Das deutsche Baurecht harmonisieren

Das deutsche Baurecht ist ein zunehmend komplexer föderaler Flickenteppich – jedes Bundesland hat seine eigene Landesbauordnung. In Zeiten der Wohnungsnot stellt das Politik, Planer und Bauherren vor große Probleme. Modularer Wohnungsbau wird oft als Lösung gepriesen, doch damit er funktioniert, müsste dasselbe Gebäude in Bayern wie in Niedersachsen gebaut werden können. Unterschiedliche Landesbauordnungen mit kleinteiligen Bestimmungen verhindern das. Sie sollten sich stärker an der Musterbauordnung des Bundes orientieren. Regionale Besonderheiten bleiben wichtig, doch die Entschlackung des komplizierten deutschen Baurechts ist dringend nötig, um den Wohnungsbau anzukurbeln.

Sicherheit mit Augenmaß statt Überregulierung

Die nationale Umsetzung der Europäischen Gebäuderichtlinie ist von zentraler Bedeutung, um den Weg der Dekarbonisierung weiterzugehen und die CO2-Emissionen zu verringern.

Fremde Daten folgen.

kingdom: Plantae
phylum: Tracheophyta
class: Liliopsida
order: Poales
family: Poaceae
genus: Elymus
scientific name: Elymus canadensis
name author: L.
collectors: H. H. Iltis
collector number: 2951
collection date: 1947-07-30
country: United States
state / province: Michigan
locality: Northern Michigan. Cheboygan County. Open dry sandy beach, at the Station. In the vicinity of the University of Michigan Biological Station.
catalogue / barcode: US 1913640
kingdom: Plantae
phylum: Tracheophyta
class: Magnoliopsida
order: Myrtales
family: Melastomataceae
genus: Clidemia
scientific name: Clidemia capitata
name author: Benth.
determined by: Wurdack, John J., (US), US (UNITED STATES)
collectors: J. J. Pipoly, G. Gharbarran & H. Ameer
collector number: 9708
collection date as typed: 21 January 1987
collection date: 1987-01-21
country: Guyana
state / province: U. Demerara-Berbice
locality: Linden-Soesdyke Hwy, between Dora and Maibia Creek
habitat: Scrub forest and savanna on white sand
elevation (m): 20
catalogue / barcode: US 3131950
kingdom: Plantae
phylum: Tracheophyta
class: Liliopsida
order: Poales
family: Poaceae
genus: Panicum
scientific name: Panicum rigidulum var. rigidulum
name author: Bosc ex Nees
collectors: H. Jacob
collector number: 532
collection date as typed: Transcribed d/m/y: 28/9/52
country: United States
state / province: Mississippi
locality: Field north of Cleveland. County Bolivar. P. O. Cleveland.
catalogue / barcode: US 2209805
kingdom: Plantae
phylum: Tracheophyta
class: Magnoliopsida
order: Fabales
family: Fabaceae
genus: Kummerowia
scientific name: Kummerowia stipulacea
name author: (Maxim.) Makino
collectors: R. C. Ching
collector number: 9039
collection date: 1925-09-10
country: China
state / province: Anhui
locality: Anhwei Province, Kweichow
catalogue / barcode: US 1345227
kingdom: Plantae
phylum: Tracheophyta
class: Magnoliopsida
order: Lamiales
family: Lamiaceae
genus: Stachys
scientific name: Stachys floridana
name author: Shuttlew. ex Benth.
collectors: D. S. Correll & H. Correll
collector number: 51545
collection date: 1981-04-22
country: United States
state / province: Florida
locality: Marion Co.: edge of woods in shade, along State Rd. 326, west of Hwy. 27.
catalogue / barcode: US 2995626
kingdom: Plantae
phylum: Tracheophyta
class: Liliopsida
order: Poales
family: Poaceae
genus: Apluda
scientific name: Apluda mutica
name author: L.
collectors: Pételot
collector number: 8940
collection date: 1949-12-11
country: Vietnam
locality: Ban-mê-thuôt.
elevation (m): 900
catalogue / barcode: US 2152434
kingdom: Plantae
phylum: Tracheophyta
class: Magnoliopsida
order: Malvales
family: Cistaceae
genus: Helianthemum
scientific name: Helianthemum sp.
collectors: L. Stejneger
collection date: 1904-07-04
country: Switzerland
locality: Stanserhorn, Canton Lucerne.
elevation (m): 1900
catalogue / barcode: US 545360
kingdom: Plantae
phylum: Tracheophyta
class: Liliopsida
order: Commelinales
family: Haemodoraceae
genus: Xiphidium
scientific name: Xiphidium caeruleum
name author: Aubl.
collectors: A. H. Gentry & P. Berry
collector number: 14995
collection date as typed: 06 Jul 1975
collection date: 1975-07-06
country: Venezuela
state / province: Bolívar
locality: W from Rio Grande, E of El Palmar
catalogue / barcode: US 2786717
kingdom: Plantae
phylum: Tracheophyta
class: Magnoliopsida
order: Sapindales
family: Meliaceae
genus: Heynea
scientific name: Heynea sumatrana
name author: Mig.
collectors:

Weniger Vorschriften, eine Entschärfung der Rücknahmefiktion und ein deutschlandweit harmonisiertes Baurecht würden helfen, Wohnungsbau und energetische Sanierung anzukurbeln und wieder bezahlbar zu machen. Klare Regelungen mit hohem Schutzniveau ja, überbordende Baubürokratie nein.

Axel Haas ist seit 2024 als Geschäftsführer beim Deutschen Institut für vorbeugenden Brandschutz e.V. (DIvB) tätig. Der Fokus seiner Tätigkeit liegt auf dem Bürokratieabbau im Rahmen von Bauantragsverfahren, insbesondere bei der Komponente Brandschutz.